[Dataset entries]
'''
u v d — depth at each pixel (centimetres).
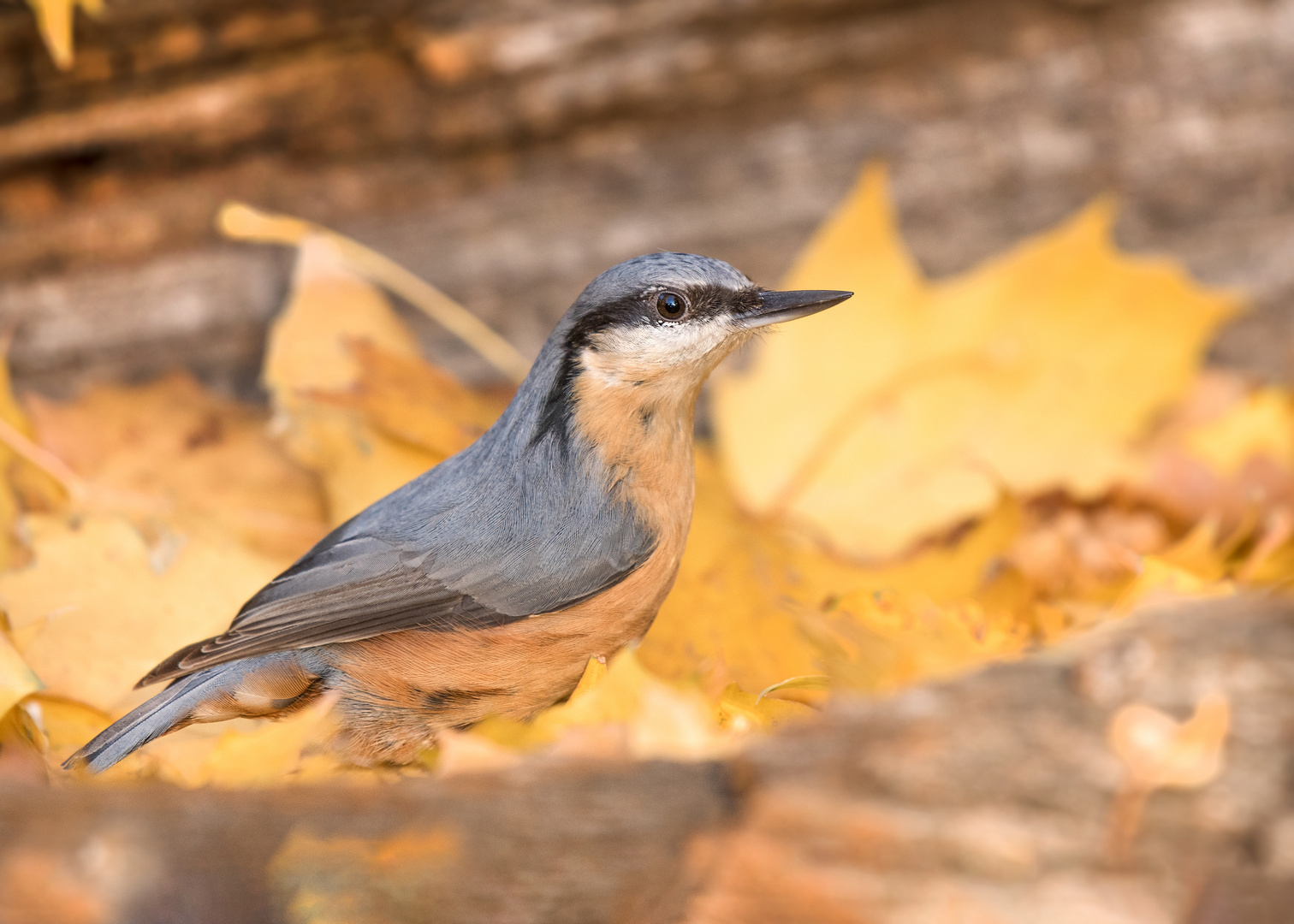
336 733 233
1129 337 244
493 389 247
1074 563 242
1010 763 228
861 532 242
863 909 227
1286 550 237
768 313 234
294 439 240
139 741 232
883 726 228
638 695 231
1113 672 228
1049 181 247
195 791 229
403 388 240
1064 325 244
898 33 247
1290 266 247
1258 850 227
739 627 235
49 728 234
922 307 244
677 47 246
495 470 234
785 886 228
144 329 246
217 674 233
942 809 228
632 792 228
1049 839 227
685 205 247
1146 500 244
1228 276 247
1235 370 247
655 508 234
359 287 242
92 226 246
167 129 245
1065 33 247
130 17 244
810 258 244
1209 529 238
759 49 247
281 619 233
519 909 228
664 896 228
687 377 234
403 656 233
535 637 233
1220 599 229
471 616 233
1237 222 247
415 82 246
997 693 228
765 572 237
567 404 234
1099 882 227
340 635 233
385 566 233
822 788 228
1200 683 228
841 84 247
'''
'''
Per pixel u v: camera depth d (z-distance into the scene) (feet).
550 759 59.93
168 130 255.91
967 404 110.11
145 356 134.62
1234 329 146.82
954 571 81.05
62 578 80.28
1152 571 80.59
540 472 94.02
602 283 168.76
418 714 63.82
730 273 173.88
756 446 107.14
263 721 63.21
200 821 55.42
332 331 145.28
'''
* What you need to do
When a line above contains the string "pixel", copy that line.

* Written reply
u v d — depth at each pixel (centimetres).
Per pixel u v: camera depth d (z-distance into the scene) (feet).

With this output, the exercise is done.